==== Records

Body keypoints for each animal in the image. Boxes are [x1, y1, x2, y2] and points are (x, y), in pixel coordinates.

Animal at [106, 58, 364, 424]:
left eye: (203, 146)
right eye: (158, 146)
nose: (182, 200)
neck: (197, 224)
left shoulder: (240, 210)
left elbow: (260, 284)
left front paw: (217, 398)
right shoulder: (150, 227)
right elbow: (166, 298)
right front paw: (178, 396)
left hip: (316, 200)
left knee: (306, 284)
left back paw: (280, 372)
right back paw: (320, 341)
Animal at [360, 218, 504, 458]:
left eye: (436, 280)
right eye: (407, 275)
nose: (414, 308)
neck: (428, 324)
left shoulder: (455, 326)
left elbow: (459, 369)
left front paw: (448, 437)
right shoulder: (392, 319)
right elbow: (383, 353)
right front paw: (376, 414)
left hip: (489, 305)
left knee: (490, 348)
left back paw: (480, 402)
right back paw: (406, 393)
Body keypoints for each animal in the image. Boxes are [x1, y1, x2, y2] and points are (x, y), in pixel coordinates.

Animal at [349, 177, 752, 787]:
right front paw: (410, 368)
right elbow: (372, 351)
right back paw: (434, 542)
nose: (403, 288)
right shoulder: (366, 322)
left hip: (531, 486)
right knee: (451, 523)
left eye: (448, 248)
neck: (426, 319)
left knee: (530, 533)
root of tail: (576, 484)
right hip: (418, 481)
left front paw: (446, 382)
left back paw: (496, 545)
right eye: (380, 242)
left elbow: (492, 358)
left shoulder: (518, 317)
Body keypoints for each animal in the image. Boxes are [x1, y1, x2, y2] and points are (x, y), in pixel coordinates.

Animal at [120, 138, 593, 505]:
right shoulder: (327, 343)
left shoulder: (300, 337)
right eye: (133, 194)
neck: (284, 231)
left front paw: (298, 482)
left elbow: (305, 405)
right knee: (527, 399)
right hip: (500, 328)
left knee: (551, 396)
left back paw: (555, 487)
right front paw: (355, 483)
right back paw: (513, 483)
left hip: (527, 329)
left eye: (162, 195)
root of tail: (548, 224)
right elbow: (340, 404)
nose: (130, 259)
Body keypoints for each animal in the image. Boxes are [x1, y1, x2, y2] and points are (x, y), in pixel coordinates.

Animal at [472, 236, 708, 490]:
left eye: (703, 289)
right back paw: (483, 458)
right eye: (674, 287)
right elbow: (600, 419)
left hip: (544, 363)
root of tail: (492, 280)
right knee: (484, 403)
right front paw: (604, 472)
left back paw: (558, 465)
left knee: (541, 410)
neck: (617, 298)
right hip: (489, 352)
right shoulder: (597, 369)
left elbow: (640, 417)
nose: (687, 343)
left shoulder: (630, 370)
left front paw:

========
==== Records

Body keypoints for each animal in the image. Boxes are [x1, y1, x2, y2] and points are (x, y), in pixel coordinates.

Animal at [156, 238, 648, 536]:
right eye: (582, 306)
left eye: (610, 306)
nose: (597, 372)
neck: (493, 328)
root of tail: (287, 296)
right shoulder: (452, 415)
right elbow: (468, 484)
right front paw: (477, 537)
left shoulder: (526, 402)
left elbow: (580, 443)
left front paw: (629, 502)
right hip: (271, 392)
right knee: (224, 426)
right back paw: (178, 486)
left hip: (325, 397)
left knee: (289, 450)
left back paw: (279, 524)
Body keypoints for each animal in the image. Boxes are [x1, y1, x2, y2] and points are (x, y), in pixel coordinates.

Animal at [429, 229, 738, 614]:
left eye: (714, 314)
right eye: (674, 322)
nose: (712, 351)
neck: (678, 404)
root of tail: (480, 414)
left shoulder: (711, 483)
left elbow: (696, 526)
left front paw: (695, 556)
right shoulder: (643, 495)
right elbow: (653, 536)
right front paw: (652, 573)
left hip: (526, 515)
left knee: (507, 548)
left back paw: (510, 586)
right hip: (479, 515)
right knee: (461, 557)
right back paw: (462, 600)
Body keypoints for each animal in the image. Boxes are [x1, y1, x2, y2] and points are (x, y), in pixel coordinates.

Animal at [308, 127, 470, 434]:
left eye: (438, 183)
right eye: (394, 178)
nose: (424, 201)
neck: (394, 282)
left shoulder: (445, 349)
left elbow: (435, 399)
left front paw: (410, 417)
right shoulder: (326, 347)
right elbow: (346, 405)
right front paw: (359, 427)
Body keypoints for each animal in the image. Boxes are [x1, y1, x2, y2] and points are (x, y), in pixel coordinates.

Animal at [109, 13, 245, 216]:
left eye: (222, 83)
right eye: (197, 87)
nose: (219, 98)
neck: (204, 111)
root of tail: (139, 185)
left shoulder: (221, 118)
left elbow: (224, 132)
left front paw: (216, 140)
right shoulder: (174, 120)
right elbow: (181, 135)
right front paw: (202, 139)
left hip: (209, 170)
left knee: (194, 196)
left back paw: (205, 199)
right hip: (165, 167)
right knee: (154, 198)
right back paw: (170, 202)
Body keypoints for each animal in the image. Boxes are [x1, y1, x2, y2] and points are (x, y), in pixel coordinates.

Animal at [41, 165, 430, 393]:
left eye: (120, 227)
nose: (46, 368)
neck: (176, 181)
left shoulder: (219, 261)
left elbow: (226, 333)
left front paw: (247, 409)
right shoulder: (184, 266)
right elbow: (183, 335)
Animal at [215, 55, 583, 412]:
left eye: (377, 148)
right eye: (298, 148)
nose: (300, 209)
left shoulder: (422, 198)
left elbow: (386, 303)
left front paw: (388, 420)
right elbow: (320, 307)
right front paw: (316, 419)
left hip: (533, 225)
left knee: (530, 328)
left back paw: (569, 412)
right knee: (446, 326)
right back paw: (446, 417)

========

# Task brief
Return every line of the data above in which "tail" appears.

# Solution
root of tail: (576, 484)
root of tail: (548, 224)
root of tail: (492, 280)
root of tail: (287, 296)
root of tail: (480, 414)
root of tail: (139, 185)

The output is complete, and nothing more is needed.